Acordou, deitado numa maca de hospital, imobilizado completamente pelos braços e pernas. Era um lugar cheio de equipamentos médicos, painéis com bips e leds de várias cores piscavam. Ambiente refrigerado, luzes frias. Som apenas de equipamentos médicos. Tubos e sondas acoplados ao seu corpo monitoravam todos os seus sinais vitais, pressão arterial, batimentos cardíacos, temperatura, atividade cerebral.

Num painel a sua frente, um monitor mostrava exatamente o que ele estava pensando. Como podia? Naquela tevê, ali em frente, aparecia tudo o que ele pensava, no exato momento em que pensava. Teve uma sensação de quase pânico. Sentiu-se como que nu, invadido no mais íntimo do seu ser, da sua intimidade. Quem mais estaria assistindo? Vendo suas mais sigilosas mentalizações ali expostas? Sem poder fazer nada!
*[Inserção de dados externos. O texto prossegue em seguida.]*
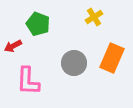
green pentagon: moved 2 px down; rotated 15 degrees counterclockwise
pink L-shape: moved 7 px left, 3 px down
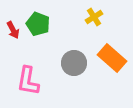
red arrow: moved 16 px up; rotated 90 degrees counterclockwise
orange rectangle: rotated 72 degrees counterclockwise
pink L-shape: rotated 8 degrees clockwise
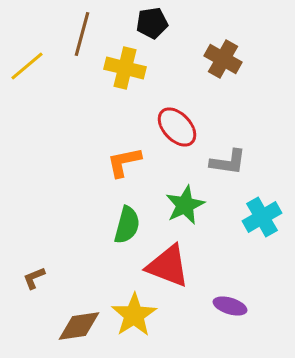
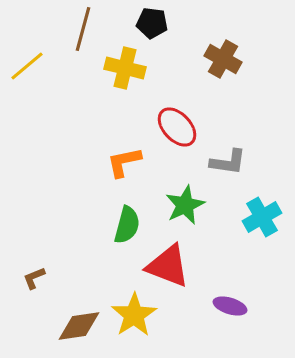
black pentagon: rotated 16 degrees clockwise
brown line: moved 1 px right, 5 px up
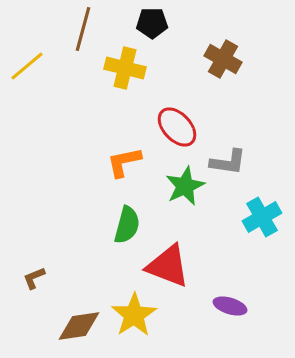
black pentagon: rotated 8 degrees counterclockwise
green star: moved 19 px up
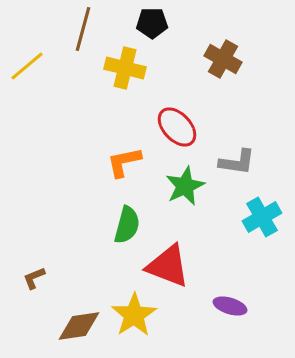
gray L-shape: moved 9 px right
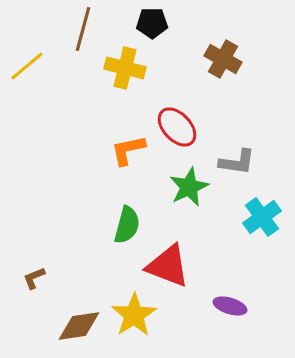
orange L-shape: moved 4 px right, 12 px up
green star: moved 4 px right, 1 px down
cyan cross: rotated 6 degrees counterclockwise
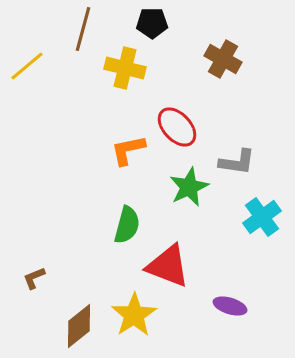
brown diamond: rotated 30 degrees counterclockwise
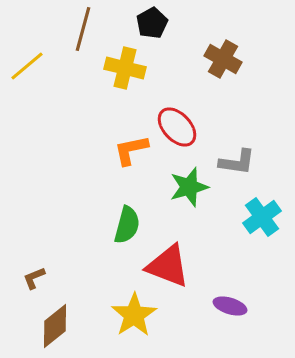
black pentagon: rotated 28 degrees counterclockwise
orange L-shape: moved 3 px right
green star: rotated 9 degrees clockwise
brown diamond: moved 24 px left
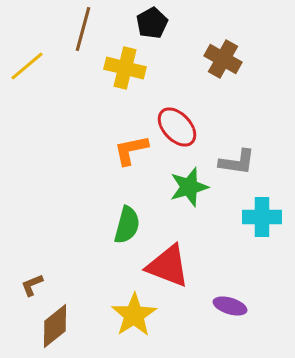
cyan cross: rotated 36 degrees clockwise
brown L-shape: moved 2 px left, 7 px down
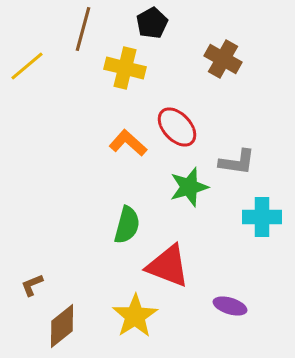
orange L-shape: moved 3 px left, 7 px up; rotated 54 degrees clockwise
yellow star: moved 1 px right, 1 px down
brown diamond: moved 7 px right
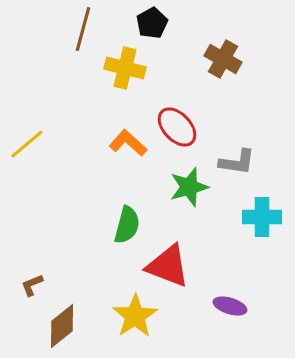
yellow line: moved 78 px down
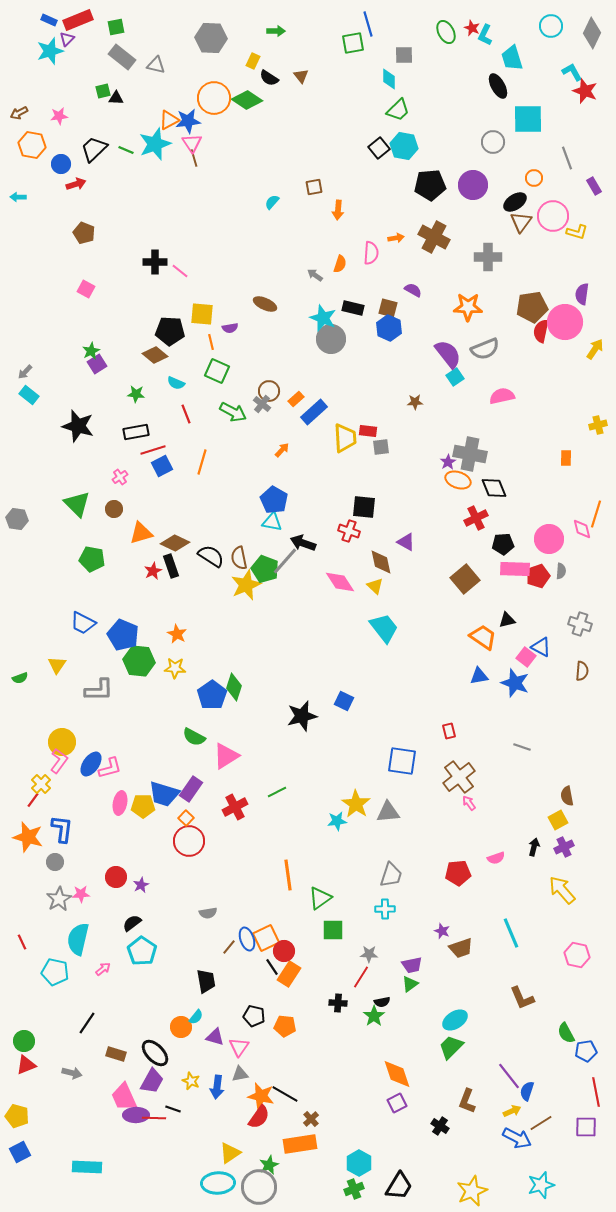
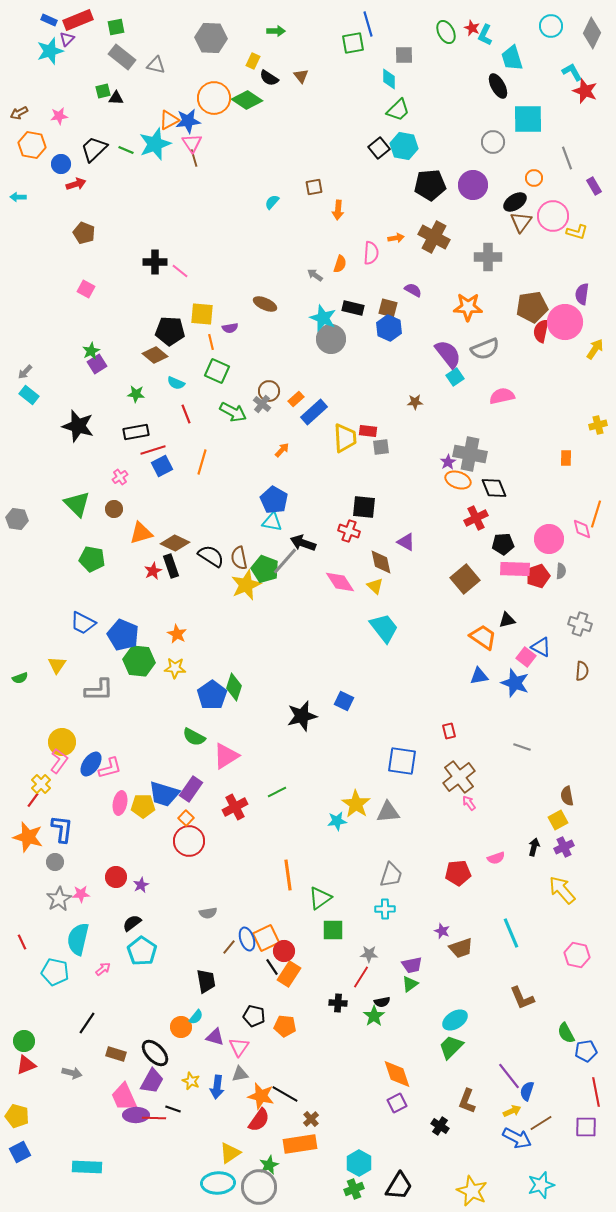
red semicircle at (259, 1117): moved 3 px down
yellow star at (472, 1191): rotated 24 degrees counterclockwise
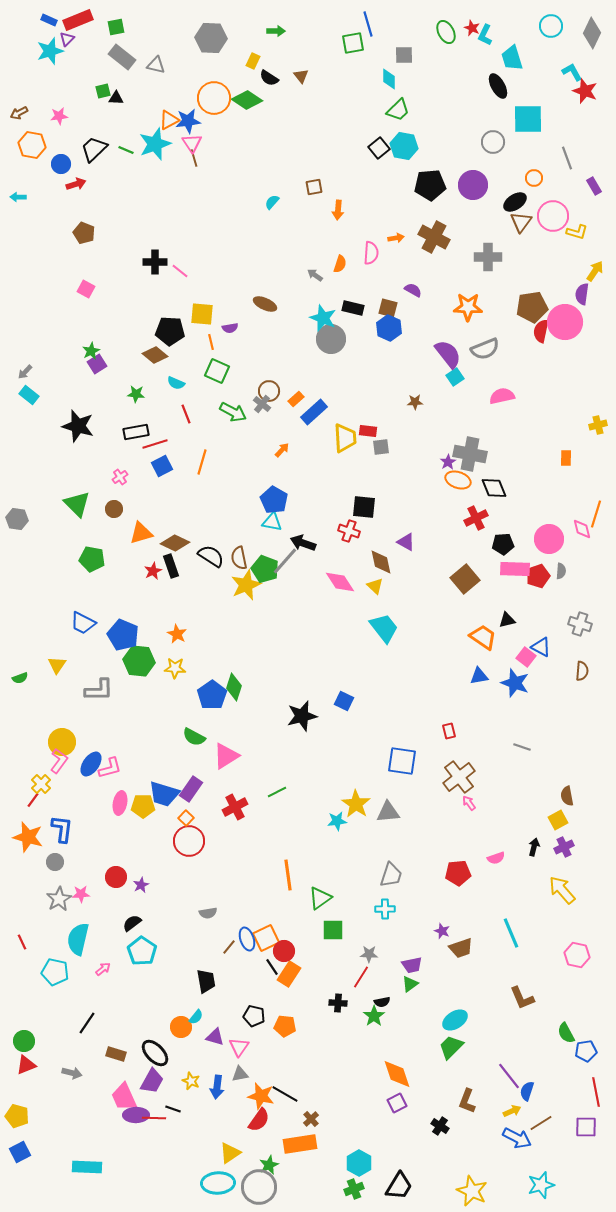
yellow arrow at (595, 349): moved 78 px up
red line at (153, 450): moved 2 px right, 6 px up
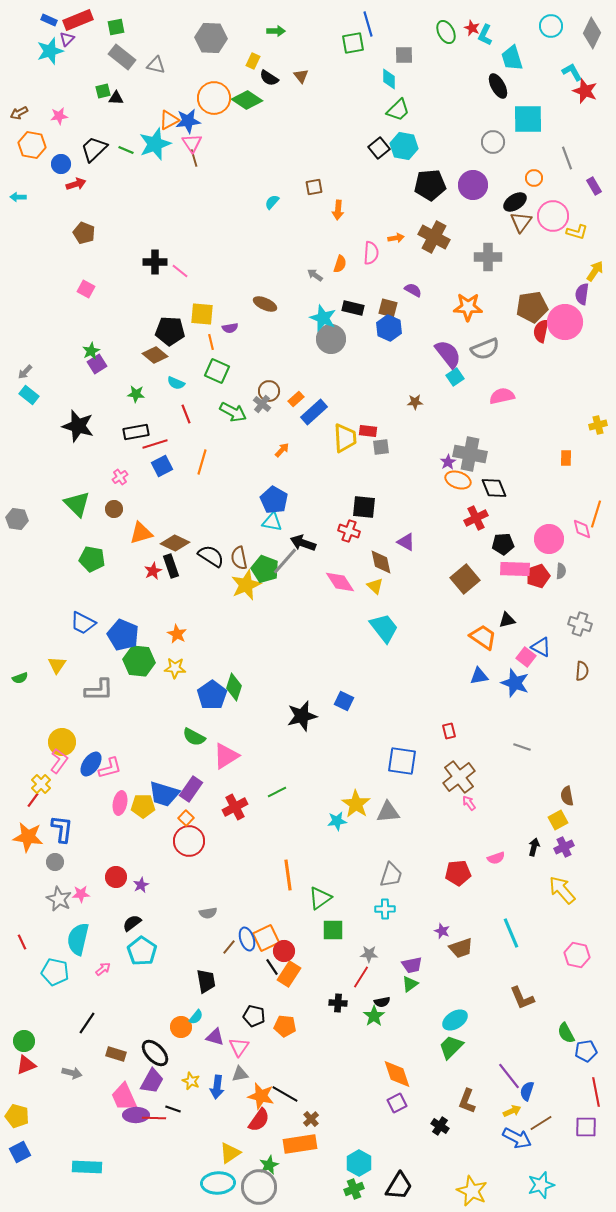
orange star at (28, 837): rotated 8 degrees counterclockwise
gray star at (59, 899): rotated 15 degrees counterclockwise
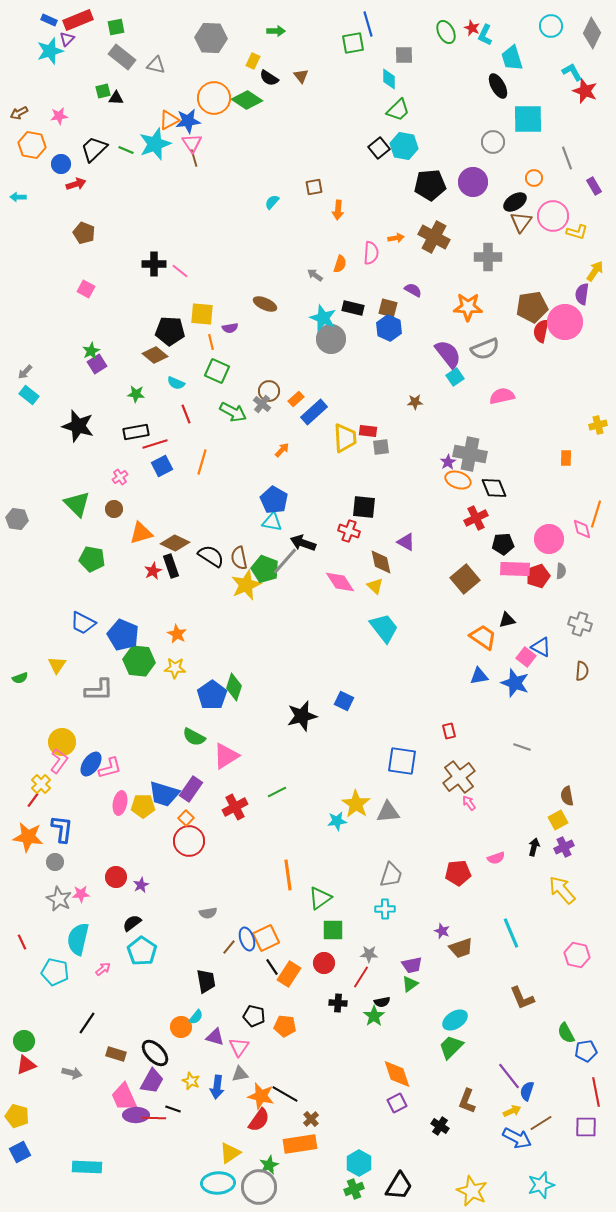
purple circle at (473, 185): moved 3 px up
black cross at (155, 262): moved 1 px left, 2 px down
red circle at (284, 951): moved 40 px right, 12 px down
Teria morrido? Seria aquilo o céu? Provavelmente mais se assemelhava ao inferno. Seus pensamentos começaram a vagar, foram parar no tempo em que vivia na casa dos seus pais. Estava, exato, com dezesseis anos. Vinte anos havia se passado desde então. O rosto de uma menina por quem era apaixonado, em segredo, encheu a tela do monitor, e logo sumiu. Novamente a menina apareceu, seus cabelos compridos iam até o respaldo da cadeira onde estava, na sala de aula. Sonia sentava a pelo menos umas seis carteiras a sua frente. Na fila paralela.

Naquela manhã de outono, o dia ainda acordava preguiçoso. As coisas iam ficando todas, cada vez mais alegres. A medida que o sol as tocava. As árvores, os pássaros nos ninhos. O assobio do vento trazendo animosidade para a vida. Dona Dulce foi ao quarto acordar o filho, acabou flagrando Isachar masturbando-se, na cama, nu, por baixo dos lençóis, olhava por uma fresta da janela, algumas mulheres, vestidas em suas calças coladas ao corpo, realçando seus glúteos e genitálias, conversavam animadamente na calçada. Bem ali em frente a janela do seu quarto. Iam para a caminhada matinal. De início, dona Dulce ralhou-o, ameaçou dar-lhe uns bofetões, Desconsertada, saiu de cena em disparada, num misto de vergonha e pudor. Isachar, depois do banho, meio que sem jeito, apareceu na cozinha. Sentou-se a mesa para o café da manhã, para ir à escola. A benção, a mochila, o caminho da rua.